The first part of your book is about Hinduism while the second is about Hindutva, which seems like an unfortunate bracketing together of two distinct philosophies. Is that a case of separating the good Hindu from the bad Hindu?

That's precisely the point; this misconception of Hinduism and Hindutva being alike, as is propagated by those in power, is a very different interpretation of Hinduism from that which I believe is sustained by our scriptures, by our great teachers and by the lived experience of most Indian Hindus.

Now I've grown up as a Hindu but I've also grown up in Nehruvian India. In an India where those values and assumptions seemed secure but are now being hotly contested.

More than contested, one would argue that, for some people, those values and assumptions are being discarded.

The reference, for example, to 'pseudo-seculars' is a way of saying that there is nothing authentic about the ruling ethos of India in the past. And that, really, not only is this a Hindu country but that only a certain kind of Hindu can dominate.

I feel given the way in which popular Hinduism has entered our public discourse, it is almost impossible for the citizens of our country to ignore the topic any further.

We have now got ourselves a ruling party which has officially propounded Hindutva as its doctrine.

What is more, the way in which that doctrine has been politically articulated has brought it, if you like, in your face.

When a minister in the council of ministers says the country can be divided into 'Ramzade and haramzade', you have a clear-cut view of what the ruling party believes is the place of the Hindu religion in the national discourse.

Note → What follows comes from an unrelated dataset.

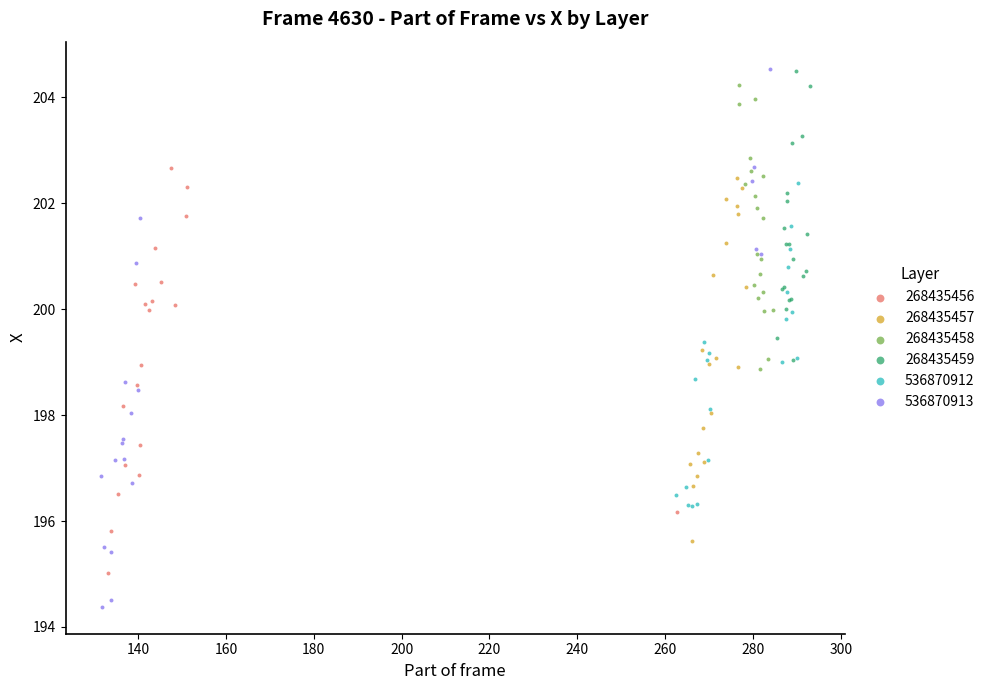

Which series contains the lowest Y value?

536870913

So, if before there was a conflict between Hindutva and being a Hindu due to a lack of understanding of Hinduism, I hope that my book can help contribute to a renewed interest and understanding in the core beliefs of the faith.

The Hinduism/Hindutva dichotomy you mention can spur a new sort of alternative -- as I've said, one that pits those Hindus who sincerely believe in an India that belongs to everybody and believe in Swami Vivekananda's view of Hinduism, against those Hindus who have a much more narrow, petty, bigoted, sectarian view of the faith.

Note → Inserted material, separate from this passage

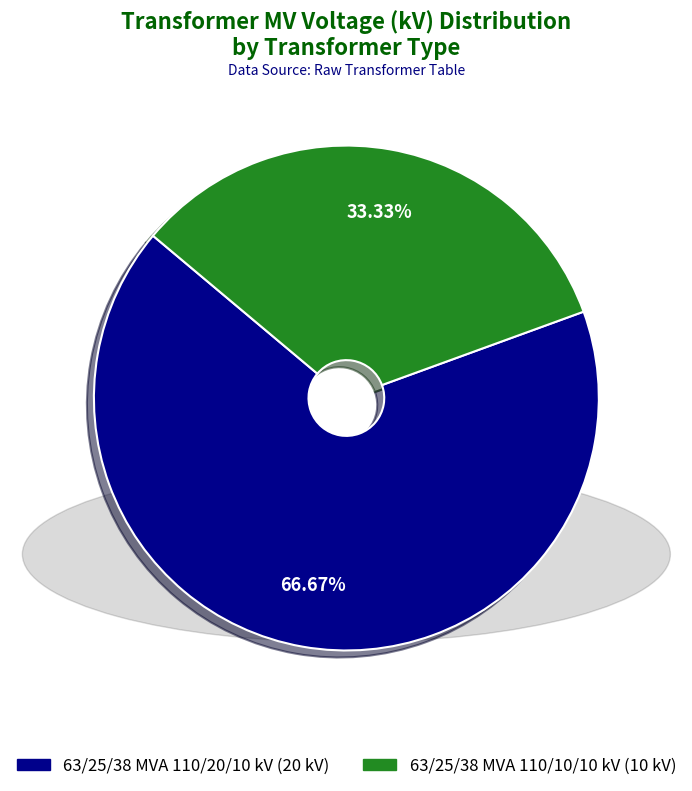

The 63/25/38 MVA 110/10/10 kV slice represents 27% of the pie. True or false?

False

The third part of your book is Taking back Hinduism. But that is easier said than done, isn't it?
Would too much harping on the Hindu aspect run the risk of alienating your other voters?
How do you hope to strike a balance such that, as they say in north India, saanp bhi maare aur lathi bhi na toote?

See that is a risk I have to take as a politician. But I think that my constituents have also seen me around for the last nine years in my constituency, and they understand that they are better off with a genuine Hindu who respects them, respects their faith, and respects their way of life, as opposed to somebody who perhaps claims not to be religious but shows other sorts of biases.

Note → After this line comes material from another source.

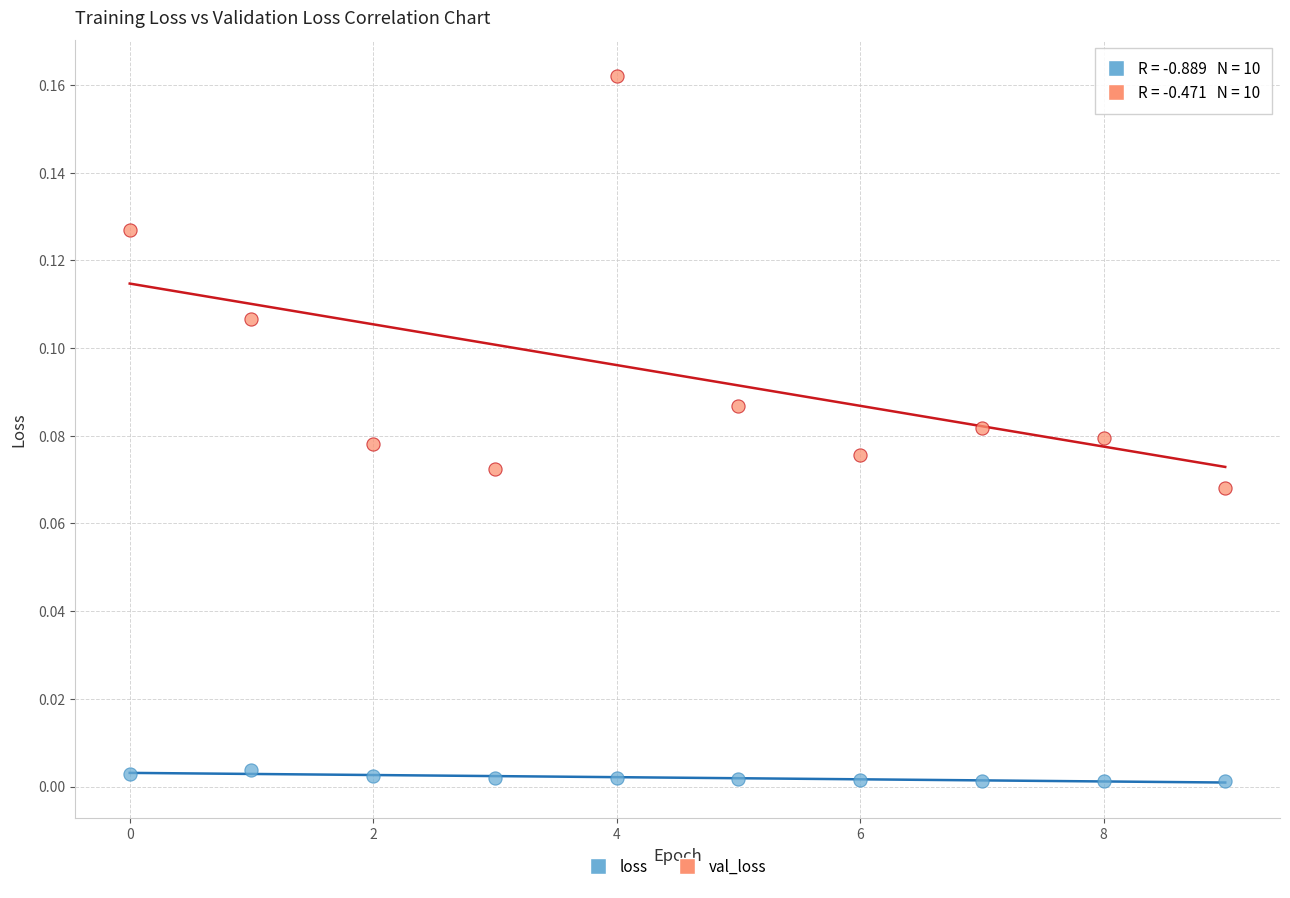

Which series has the largest Y range (max minus min)?

val_loss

They know I'm not a prejudiced person and that I represent them fairly and well. Therefore, the fact that I have sort of come out and said things that were always implicit in my behaviour, will I hope not affect their trust in me.

I'm not saying it will easy to strike the same balance everywhere, but we must try.

The elections are not about religion, but about the government's economic and political failures.

The role of what I am doing on religion is to neutralise the Hindu argument: if you say you are Hindu, I am Hindu too, though of a different kind; now let's talk about development.

Where are the Achhe Din you promised us?

Finally, on a lighter note, your book didn't drive me to a dictionary/thesaurus, thank you. Sesquipedalianism is only for Twitter, not for your books, I presume?

Ha! But, to clarify, despite the furore (and farrago of misrepresentations) over my tweets in the past, I have always maintained that I choose the words I do because they are the best ones for the idea I want to convey.

After all, the purpose of speaking or writing is to communicate with precision! That being said, I will admit, that in the past month or so, I have occasionally thrown in a word here or there just to get the Twittersphere all worked up again!